Der Berliner Staatsrechtler Ulrich Battis wirft der
schwarz-gelben Regierung eine „klare Missachtung des
Bundesverfassungsgerichts“ vor. Es sei ein „Armutszeugnis“, dass die
Koalition nicht zur Einhaltung der von Karlsruhe gesetzten Frist für
eine Wahlrechtsreform bis zum 30. Juni dieses Jahres imstande sei,
sagte Battis dem „Kölner Stadt-Anzeiger“ (Freitagsausgabe).

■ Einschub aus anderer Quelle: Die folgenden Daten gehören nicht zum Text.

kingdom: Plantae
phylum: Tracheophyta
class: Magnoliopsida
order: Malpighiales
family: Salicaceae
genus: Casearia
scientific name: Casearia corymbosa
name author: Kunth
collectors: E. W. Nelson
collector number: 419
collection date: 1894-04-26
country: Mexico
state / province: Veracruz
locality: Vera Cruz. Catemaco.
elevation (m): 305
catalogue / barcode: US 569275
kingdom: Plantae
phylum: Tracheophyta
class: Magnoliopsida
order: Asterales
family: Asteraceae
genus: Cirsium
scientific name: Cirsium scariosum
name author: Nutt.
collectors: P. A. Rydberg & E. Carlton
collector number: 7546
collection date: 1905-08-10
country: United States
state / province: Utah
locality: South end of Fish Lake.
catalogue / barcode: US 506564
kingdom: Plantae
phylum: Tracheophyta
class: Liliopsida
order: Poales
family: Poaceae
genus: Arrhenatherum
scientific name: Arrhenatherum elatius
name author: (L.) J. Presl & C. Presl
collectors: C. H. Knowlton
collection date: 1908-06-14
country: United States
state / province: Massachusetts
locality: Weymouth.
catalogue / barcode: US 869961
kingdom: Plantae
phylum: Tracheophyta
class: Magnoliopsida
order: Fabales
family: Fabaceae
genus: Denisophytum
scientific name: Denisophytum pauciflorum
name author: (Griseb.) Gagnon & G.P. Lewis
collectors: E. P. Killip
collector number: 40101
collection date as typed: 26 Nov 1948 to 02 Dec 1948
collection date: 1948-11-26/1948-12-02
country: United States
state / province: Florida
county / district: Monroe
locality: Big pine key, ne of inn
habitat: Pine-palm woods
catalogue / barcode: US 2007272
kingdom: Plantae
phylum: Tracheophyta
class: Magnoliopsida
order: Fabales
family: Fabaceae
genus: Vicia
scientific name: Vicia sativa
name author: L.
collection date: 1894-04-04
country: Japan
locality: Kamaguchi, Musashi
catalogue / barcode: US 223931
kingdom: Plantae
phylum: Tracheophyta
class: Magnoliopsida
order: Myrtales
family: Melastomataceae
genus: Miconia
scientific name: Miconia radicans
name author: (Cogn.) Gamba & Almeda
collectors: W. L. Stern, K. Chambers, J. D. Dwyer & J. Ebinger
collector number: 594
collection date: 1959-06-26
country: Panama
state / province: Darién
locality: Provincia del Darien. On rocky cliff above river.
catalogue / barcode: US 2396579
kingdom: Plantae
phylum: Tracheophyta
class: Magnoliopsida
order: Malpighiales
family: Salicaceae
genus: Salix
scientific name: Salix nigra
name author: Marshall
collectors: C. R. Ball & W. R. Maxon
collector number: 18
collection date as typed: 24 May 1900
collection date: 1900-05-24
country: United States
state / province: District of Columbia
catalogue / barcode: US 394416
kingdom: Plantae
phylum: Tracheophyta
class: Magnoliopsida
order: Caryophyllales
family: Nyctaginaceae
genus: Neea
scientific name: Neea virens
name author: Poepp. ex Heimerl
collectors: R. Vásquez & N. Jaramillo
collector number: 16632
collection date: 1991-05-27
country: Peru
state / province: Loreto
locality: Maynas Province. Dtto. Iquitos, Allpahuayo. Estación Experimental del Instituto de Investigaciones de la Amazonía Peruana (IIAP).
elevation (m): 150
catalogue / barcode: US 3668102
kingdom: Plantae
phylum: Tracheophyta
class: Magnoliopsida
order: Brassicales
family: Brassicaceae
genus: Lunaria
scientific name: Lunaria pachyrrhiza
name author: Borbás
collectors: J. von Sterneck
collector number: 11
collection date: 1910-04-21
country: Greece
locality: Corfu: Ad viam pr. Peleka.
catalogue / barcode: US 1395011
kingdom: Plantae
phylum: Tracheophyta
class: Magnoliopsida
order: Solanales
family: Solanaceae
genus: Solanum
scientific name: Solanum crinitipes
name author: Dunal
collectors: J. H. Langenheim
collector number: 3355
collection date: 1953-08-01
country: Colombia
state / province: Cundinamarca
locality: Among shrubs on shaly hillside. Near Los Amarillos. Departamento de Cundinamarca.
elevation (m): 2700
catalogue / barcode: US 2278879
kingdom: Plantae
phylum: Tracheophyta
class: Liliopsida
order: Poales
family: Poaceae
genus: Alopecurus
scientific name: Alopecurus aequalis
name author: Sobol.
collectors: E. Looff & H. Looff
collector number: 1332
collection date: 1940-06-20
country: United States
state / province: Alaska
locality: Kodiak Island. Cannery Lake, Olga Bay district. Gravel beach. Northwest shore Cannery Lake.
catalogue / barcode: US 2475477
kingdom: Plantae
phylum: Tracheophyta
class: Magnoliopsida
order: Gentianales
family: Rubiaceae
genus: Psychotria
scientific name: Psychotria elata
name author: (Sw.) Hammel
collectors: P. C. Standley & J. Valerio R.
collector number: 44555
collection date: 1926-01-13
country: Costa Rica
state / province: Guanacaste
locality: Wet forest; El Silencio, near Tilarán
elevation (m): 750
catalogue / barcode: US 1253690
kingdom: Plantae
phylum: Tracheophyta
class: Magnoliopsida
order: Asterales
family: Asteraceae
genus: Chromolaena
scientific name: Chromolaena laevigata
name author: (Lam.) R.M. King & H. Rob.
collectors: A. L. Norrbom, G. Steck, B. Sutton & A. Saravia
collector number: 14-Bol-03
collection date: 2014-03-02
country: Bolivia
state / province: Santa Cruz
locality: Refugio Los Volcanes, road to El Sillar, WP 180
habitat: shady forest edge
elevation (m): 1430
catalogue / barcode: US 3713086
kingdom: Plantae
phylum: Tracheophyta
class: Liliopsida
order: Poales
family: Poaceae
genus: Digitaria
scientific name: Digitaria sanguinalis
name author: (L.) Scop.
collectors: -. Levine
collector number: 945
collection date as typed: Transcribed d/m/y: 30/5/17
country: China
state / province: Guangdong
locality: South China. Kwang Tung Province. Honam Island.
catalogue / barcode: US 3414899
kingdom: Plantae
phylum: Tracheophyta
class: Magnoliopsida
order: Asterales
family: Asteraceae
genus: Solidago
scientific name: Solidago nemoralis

„Technisch und inhaltlich betrachtet, hätte man längst eine
verfassungskonforme Lösung präsentieren können. Aber politisch
gesehen ist das Wahlrecht im Kern eine Machtfrage. Von den
Überhangmandaten profitieren die großen Parteien, die Kleinen nicht,
die einen wollen sie erhalten, die anderen abschaffen“, sagte Battis
weiter. Es gehe um Macht. „So einfach ist das“. Sollte die Koalition
auch in den kommenden Monaten nicht liefern, könne Karlsruhe auf
Antrag etwa der Grünen selbst ein neues Wahlrecht installieren: “ Ich
glaube allerdings nicht, dass sich die Richter darum reißen werden.“
Battis selbst sprach sich dafür aus, die umstrittenen
Überhangmandate beizubehalten, wenn gleichzeitig die anderen Parteien
Ausgleichsmandate dafür zugesprochen bekämen. Ein solches Konzept
befürwortet auch die SPD. „Damit würden alle direkt gewählten
Kandidaten im Bundestag sitzen, zugleich wären die kleineren Parteien
proportional angemessen im Parlament vertreten.“ Zwar würde der
Bundestag dadurch „um ein paar Sitze größer, aber das wäre zu
verkraften“.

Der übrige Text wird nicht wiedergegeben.